This essay first appeared in Commonweal Magazine.

Last week I held a writing workshop for some of my young colleagues in the Foundation. Although fluent in spoken English, they struggle to get their thoughts and ideas on paper. One reason they find it hard is their preference for the passive voice. Sentences written in the passive voice are often clunky and complex (compare: “It was observed by me” to “I noticed”). But no matter how hard I try, I can’t get them to shake this habit.

It’s not their fault. They think in Hindi, and Hindi uses the passive voice much more than English does. In English, we know our friends. Here in India, our friends are people “known to us.” In English, speakers seem to forge their own destinies. In Hindi, things just seem to happen to them.

So does language shape character and culture, or is it the other way around? At one level it seems clear that a language develops to reflect the concerns and preoccupations of the people who speak it. In India, for example, where the family is the primary social framework, you never refer to just a sister-in-law. If you refer to your nanad, you mean your husband’s sister, while your jetani is your husband’s older brother’s wife and your bhabhi is your own brother’s wife.

Sexism is enshrined in the language too. On the mother’s side, all aunts are masis and all uncles are mamas. But on the father’s side, where property is inherited, the uncles’ titles depend on their place in the line. The father’s sisters, meanwhile, are all called bua: because they don’t inherit, their birth order doesn’t matter.

These linguistic biases accurately reflect the beliefs of a large segment of the culture, but I think they also contribute to the preservation of those beliefs. Children who constantly identify relatives according to their specific place in the family hierarchy unconsciously place value on that hierarchy. It matters that you are my tao (father’s elder brother) and not my masur(mother’s sister’s husband); the distinction is more than verbal.

The idea that languages both reflect and reinforce social attitudes has been explored in other contexts. An economist named Keith Chen designed a study to determine whether the language one speaks affects the likelihood that one will save money for the future. Chen found that people whose languages do not have a future tense, such as Chinese, are 30 percentmore likely to save than speakers of languages like English, in which past, present, and future are clearly distinguished. Chen’s theory is that people who see the future as distinct from the present (and therefore far away) are less likely to feel the need to prepare for it.

Lera Boroditsky, a professor of psychology at Stanford University, has studied spatial awareness in aboriginal Australians. The people of Pormpuraaw, for example, do not use words for left and right to situate an object in space but instead employ directional terms like “due southwest” or “northeast.” Boroditsky has found that speakers of these aboriginal languages are remarkably good at figuring out exactly where they are with respect to the four cardinal directions, even in unfamiliar terrains.

I recently attended a workshop on keeping children safe, designed especially for people who work with children with disabilities. These kids are statistically more likely than other children to be sexually abused, in part because of the assumption that they don’t have the language to report abuse.
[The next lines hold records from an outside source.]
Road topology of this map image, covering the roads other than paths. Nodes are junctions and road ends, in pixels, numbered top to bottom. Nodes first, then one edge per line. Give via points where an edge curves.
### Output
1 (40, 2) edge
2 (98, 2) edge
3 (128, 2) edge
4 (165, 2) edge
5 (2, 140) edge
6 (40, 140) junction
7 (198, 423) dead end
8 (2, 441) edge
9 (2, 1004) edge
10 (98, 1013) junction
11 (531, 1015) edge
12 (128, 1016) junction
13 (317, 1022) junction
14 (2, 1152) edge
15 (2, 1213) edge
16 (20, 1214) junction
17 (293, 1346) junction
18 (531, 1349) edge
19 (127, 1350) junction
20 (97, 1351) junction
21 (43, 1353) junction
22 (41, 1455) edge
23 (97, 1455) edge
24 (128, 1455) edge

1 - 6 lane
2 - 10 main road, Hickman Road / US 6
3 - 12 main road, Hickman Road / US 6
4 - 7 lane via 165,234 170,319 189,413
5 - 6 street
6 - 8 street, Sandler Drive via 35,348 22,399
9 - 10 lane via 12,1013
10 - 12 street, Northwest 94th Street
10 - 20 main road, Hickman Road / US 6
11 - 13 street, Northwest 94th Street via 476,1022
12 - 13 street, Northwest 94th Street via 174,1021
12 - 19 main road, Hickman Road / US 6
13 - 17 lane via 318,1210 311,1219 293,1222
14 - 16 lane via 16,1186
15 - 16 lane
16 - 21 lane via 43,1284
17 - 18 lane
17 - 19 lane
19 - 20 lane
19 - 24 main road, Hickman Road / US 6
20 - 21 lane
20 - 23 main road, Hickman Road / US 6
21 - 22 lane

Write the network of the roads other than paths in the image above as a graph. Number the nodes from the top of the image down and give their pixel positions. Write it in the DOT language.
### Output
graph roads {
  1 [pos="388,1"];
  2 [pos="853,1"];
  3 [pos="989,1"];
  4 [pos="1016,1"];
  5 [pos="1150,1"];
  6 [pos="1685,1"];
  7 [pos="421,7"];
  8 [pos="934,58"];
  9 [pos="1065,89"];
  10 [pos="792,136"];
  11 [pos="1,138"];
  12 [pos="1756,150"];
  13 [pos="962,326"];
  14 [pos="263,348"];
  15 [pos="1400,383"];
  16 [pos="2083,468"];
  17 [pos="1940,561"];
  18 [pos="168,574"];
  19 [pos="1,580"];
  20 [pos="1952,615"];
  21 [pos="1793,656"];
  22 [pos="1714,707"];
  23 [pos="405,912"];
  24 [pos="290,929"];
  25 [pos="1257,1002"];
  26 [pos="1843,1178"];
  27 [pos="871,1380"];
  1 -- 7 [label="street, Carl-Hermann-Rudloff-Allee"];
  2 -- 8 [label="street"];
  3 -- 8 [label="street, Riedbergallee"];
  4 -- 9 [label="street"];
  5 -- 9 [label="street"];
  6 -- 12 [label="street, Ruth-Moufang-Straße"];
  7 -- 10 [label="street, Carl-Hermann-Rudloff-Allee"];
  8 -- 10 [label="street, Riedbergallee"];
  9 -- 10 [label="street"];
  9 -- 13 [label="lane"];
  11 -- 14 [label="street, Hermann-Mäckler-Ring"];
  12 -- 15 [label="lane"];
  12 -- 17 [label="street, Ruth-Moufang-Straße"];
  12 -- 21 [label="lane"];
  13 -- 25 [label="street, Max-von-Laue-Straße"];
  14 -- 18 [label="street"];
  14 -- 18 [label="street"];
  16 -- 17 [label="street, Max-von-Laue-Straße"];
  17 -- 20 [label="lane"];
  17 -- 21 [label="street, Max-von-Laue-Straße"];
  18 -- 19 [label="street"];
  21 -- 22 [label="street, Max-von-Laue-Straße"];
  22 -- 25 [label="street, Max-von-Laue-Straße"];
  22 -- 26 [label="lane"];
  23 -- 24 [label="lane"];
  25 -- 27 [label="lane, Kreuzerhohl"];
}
“How do we teach children about their bodies here in India?” Roma Bhagat, a Delhi-based lawyer specializing in children’s rights, asked. “We go into great detail about their faces, their eyes, nose, mouth; we talk about their arms, their legs, their hands. But below their waists, it is a wasteland. We call their genitals ‘shame-shame’ and in the process we not only rob them of the words they need, we tell them these things are not to be spoken of.”

Wendy Doniger’s remarkable book The Hindus: An Alternative History makes it clear that ancient Hindu texts not only were explicit about sexuality; they reveled in it. That doesn’t mean they were liberal (adultery was punished with death, and homosexuality was mostly frowned upon), but there were words available to talk about sex, and these words reflected an underlying assumption that sexuality was a major part of people’s lives. In today’s India, history is being rewritten to reflect a new understanding of what makes a good Hindu. The result is a growing fundamentalism, in which silence on certain issues is mandatory.

As we sat in the workshop, many of us were thinking with trepidation about the long road ahead of us if we did indeed “break the silence.” Where would it end? Acknowledging sexuality and desire in people with disabilities, especially cognitive disabilities, summons all sorts of fears in their parents, caregivers, and the rest of the community (most of whom are uncomfortable about their own sexuality, too). What about pregnancy? What about same-sex attraction? What about the unacknowledged realities of incest and sexual abuse that so many people with disabilities suffer? How many rocks are we prepared to look under?

The challenges are enormous. Finding the right words, so that we can speak about these challenges openly, is the first step toward addressing them.